- **TEXTO BASE**
>>>>
Ano 25 – Número 29 – 24 de julho de 2023

Informe Econômico

Brasil: breve balanço do primeiro semestre e atualização de projeções para 2023

No final do ano passado, as expectativas para a economia brasileira em 2023 não eram muito otimistas, principalmente por conta da desaceleração da atividade em curso devido às condições financeiras apertadas (inflação e juros altos no mercado interno e externo) e das incertezas inerentes ao início do novo ciclo político. No entanto, após um semestre marcado por muita volatilidade, os dados divulgados até então retratam um cenário ainda difícil, mas relativamente mais promissor na ótica de algumas variáveis relevantes.

A inflação, por exemplo, entrou em trajetória consistente de queda, com melhora na evolução dos componentes mais sensíveis ao ciclo econômico (núcleos e inflação de serviços), bem como recentemente houve reversão parcial da desancoragem das expectativas para os próximos anos. Como consequência, as apostas para o início dos cortes da taxa de juros foram sendo antecipadas. Dadas as condições do momento, é muito provável que a taxa Selic comece a ser reduzida já na próxima semana.

O impacto dos juros altos nas condições de crédito foi um dos maiores entraves ao desempenho dos negócios, penalizando principalmente a atividade industrial e a confiança dos empresários. O crescimento acima do esperado no PIB do primeiro trimestre foi puxado pela Agropecuária, devido à safra recorde de grãos. A expansão fiscal e a redução da inflação repercutiram positivamente na demanda das famílias, com reflexo nos Serviços, que mantiveram o mercado de trabalho aquecido.

Quanto ao mercado externo, a valorização do Real em relação ao Dólar deu-se por duas vias principais: melhora da posição brasileira frente aos seus pares e o aumento da taxa de juros real. As exportações, por sua vez, avançaram em linha com a evolução relativamente positiva da conjuntura internacional, com a maior demanda por bens agrícolas sendo a principal fonte de crescimento, que mostrou parceiros comerciais mais resilientes do que o esperado. Aliado a isso, é importante frisar que a dinâmica das importações brasileiras diminuiu mais do que as expectativas apontavam.

Nos tópicos abaixo, as principais variáveis da economia brasileira são abordadas de forma sucinta: atividade econômica (PIB e mercado de trabalho), taxa de câmbio, balança comercial, inflação, taxa de juros e contas públicas. Resumem-se os principais acontecimentos do semestre, bem como são atualizadas as projeções para o fechamento de 2023. A tabela no final do documento contém os dados completos. Na próxima semana serão apresentadas as revisões do cenário econômico do Rio Grande do Sul.
<<<<
- **DADOS**
>>>>
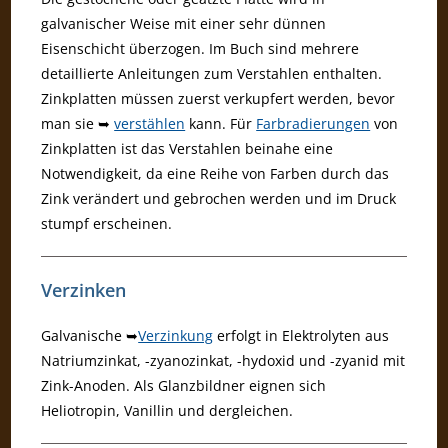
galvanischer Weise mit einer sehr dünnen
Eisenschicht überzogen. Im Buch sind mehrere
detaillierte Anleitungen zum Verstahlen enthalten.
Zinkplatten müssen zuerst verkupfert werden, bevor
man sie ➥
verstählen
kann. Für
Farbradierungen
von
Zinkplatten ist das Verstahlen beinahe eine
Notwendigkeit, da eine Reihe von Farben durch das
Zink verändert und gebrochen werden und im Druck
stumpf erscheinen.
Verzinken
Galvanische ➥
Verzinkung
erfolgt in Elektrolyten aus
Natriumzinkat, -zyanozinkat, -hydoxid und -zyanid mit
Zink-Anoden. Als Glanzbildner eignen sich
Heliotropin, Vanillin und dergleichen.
<<<<
>>>>
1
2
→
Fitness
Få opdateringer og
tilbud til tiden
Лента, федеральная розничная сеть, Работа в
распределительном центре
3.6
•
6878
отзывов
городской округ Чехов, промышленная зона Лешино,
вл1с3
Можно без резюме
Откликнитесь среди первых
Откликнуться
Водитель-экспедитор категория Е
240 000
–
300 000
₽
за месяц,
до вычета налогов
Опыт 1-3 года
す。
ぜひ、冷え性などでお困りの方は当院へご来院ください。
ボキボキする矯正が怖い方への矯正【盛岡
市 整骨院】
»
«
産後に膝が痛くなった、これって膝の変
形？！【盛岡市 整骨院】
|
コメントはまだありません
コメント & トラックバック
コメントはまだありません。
<<<<
- **TAREFAS**
[A] No informe econômico sobre o Brasil, que setor puxou o crescimento acima do esperado do PIB no primeiro trimestre?
[B] Prossiga com o informe econômico sobre o Brasil, começando logo depois da última frase dele.

- **RESPOSTAS**
[A] A Agropecuária, por causa da safra recorde de grãos.

[B]
PIB: Agropecuária forte e baixo desempenho da Indústria deve ser o destaque em 2023

O PIB brasileiro deve crescer 2,0% em 2023, o dobro do projetado em dezembro de 2022 (+1,0%). A revisão decorre principalmente da surpresa positiva na leitura do primeiro trimestre. O desempenho da Agropecuária (+18,8% na comparação com o 1º trimestre de 2022), resultado da boa safra de grãos, foi o que impulsionou o PIB no início do ano. O setor deve fechar 2023 com crescimento de 11,0%, ante nossa expectativa de 3,0%.

Ao longo dos próximos trimestres, esperamos uma desaceleração na margem da atividade brasileira, pois a contabilização da produção agrícola ocorre principalmente no primeiro trimestre. Além disso, a atual conjuntura de juros elevados e baixa confiança dos empresários deve continuar impactando os números da Indústria, que deve encerrar 2023 com crescimento de apenas 0,8% (em dez/22 nossa expectativa era de um crescimento de 1,0%).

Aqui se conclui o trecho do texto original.